La residenza dei primi re di Boemia, adagiata lungo la strategica via commerciale alla confluenza dei fiumi Moldava e Otava, cambiava spesso il titolare, ma la sua maggior gloria risale al‘300, nel periodo del governo di Carlo IV, amato sovrano boemo

La fece ristrutturare per renderla uno dei suoi castelli preferiti, in cui soggiornare volentieri. Fatto sta che fino a quando non fu costruito il castello di Karlštejn, lo Zvíkov custodiva i gioielli per l’incoronazione. La storia antica del castello fu compiuta nel ‘900 con la costruzione della diga che inghiottì la rupe alta su cui era costruito insieme al borgo fortificato ai suoi piedi.

Perché visitarlo

Il nucleo della fortificazione del maniero regale è rappresentato da una monumentale torre abitabile con una costruzione insolita.
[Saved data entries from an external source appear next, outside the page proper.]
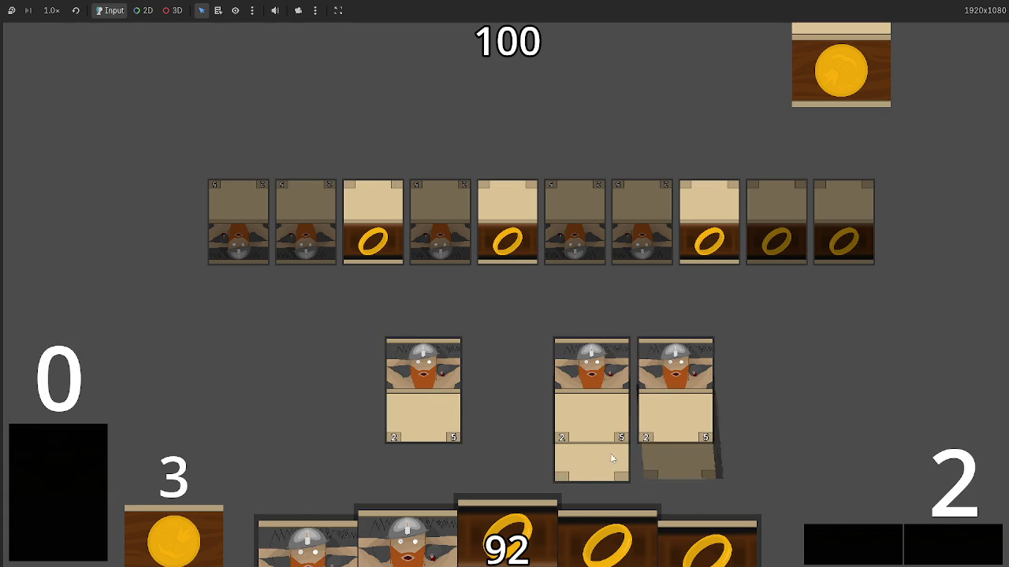
Drag the equipped dwarves to check their rings stay attached, then stop the game.
mouse_move(610, 453)
left_mouse_down()
mouse_move(543, 392)
mouse_move(437, 390)
left_mouse_up()
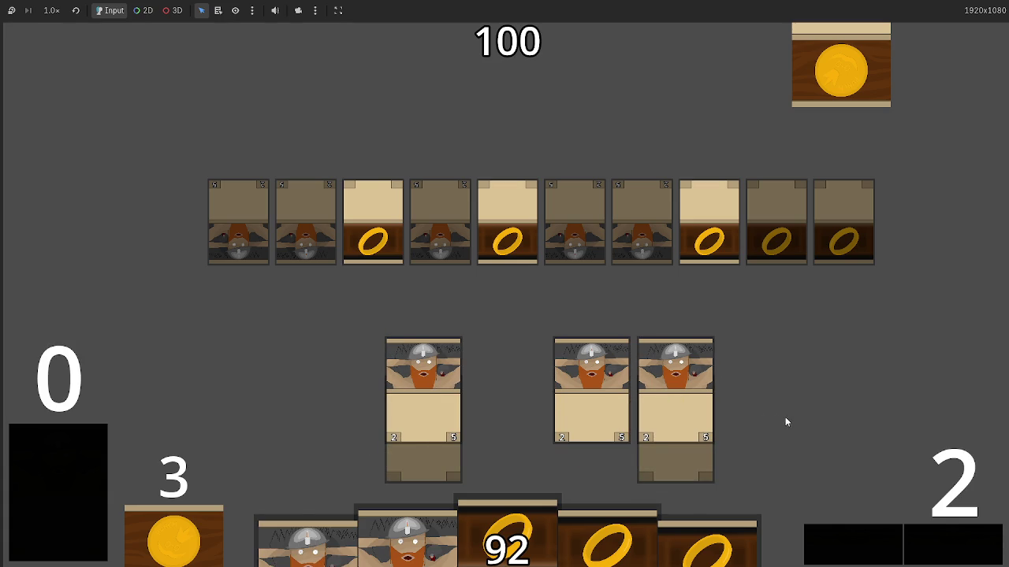
mouse_move(672, 464)
left_mouse_down()
mouse_move(705, 466)
mouse_move(676, 469)
left_mouse_up()
mouse_move(417, 465)
left_mouse_down()
mouse_move(402, 465)
mouse_move(454, 460)
mouse_move(400, 458)
mouse_move(464, 459)
mouse_move(404, 459)
mouse_move(414, 463)
left_mouse_up()
key("F8")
I suoi muri di pietra nera con lo spessore impressionante di 3 metri sono rafforzati con una lama appuntita, in modo tale da far rimbalzare le palle gettate dalle catapulte e sparate dai cannoni sotto un angolo acuto, quindi farle scivolare via senza che avessero provocato grandi danni. Il castello non fu mai espugnato, nemmeno durante la Guerra dei Trent’anni. Gli amanti dei misteri affermano che sia merito di enigmatici simboli protettivi scolpiti nelle undici righe inferiori delle pietre, messe nelle fondamenta della torre. Sebbene davvero ricordino rune celtiche, gli storici ne vedono soltanto le sigle degli scalpellini che lavoravano sui cantieri regali. Ma chi lo sa?

Girando liberamente per  cortili, terrazze e cantine dell’antico maniero potete godervi al meglio la sua atmosfera romantica. La struttura più bella è una cappella costruita nel ‘200 in omaggio del grande e potente Premislao Ottocaro II chiamato „Re di ferro e oro“.